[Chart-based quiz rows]
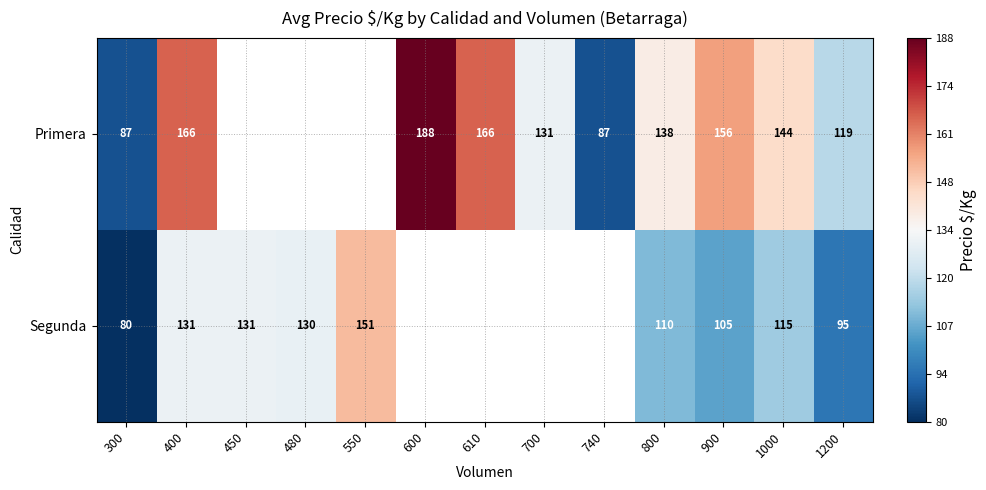

The Segunda series shows 131 at 400. True or false?

True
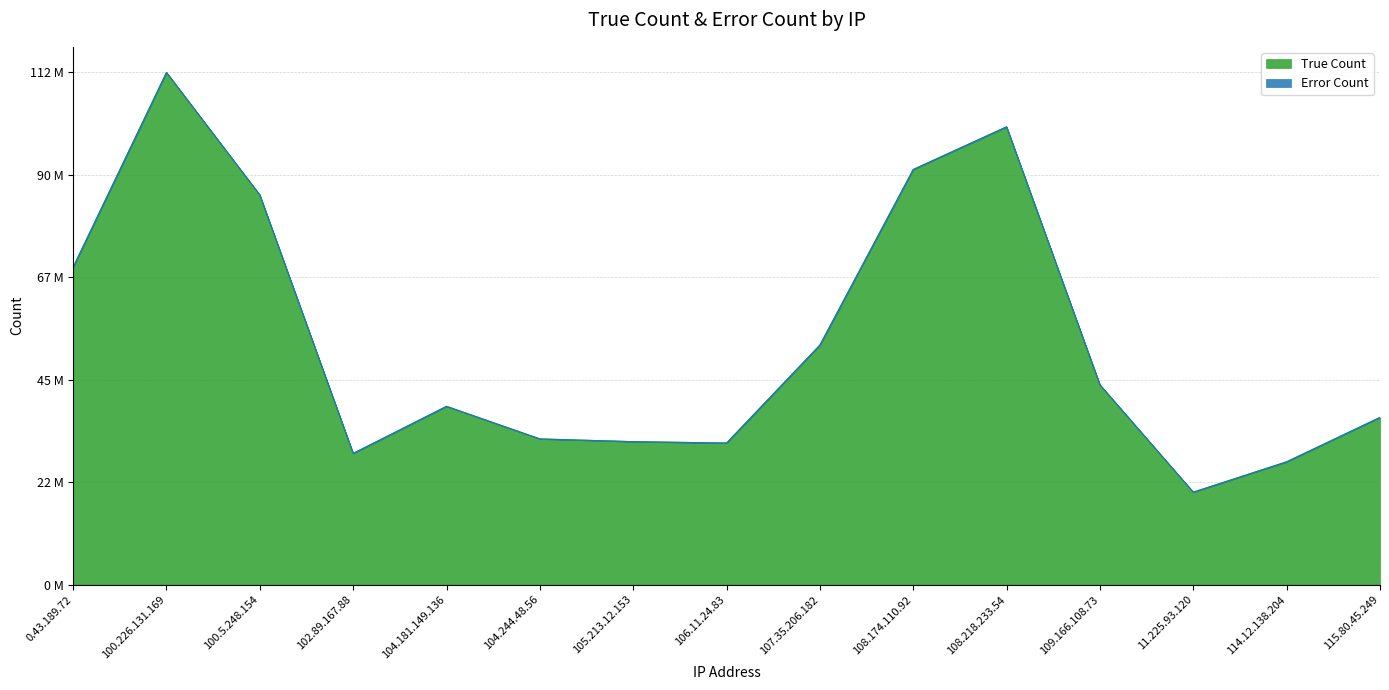

At which label is the value closest to 66499593?

0.43.189.72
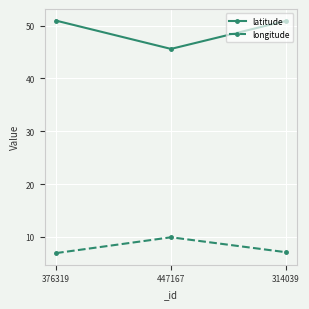

Which series has the largest total across all categories?

latitude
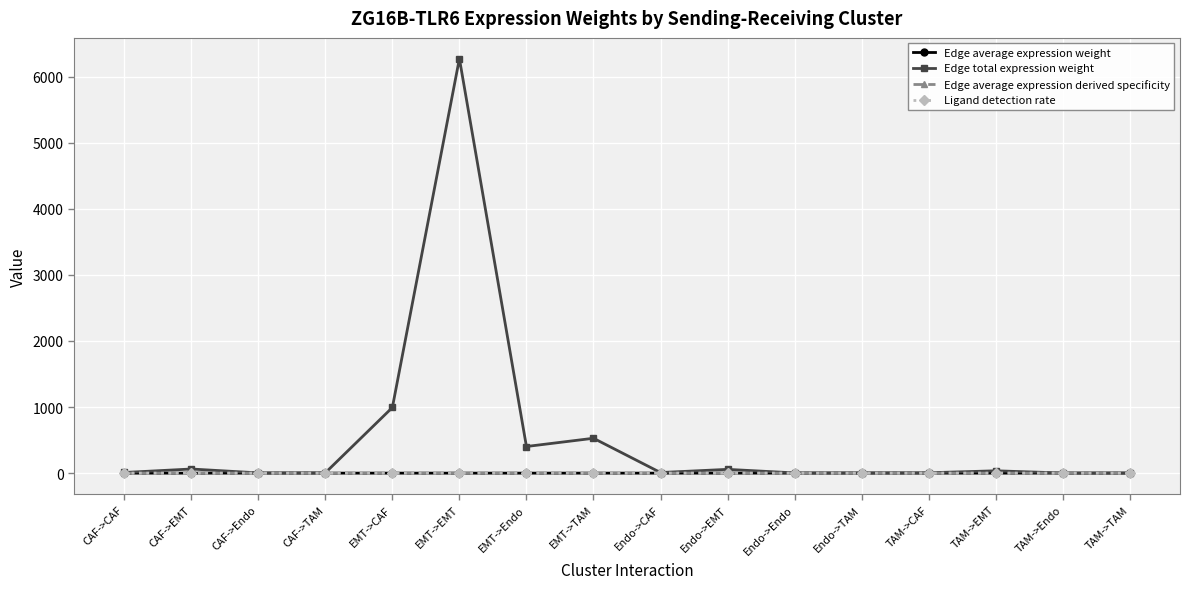

At which category is the sum across all series the highest?

EMT->EMT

- Exercise description
Rewrite every line of these rows with "At which" replaced by "For which" and nothing else changed, leaving out the pictures.

- Answer space
The Segunda series shows 131 at 400. True or false?

True

For which label is the value closest to 66499593?

0.43.189.72

Which series has the largest total across all categories?

latitude

For which category is the sum across all series the highest?

EMT->EMT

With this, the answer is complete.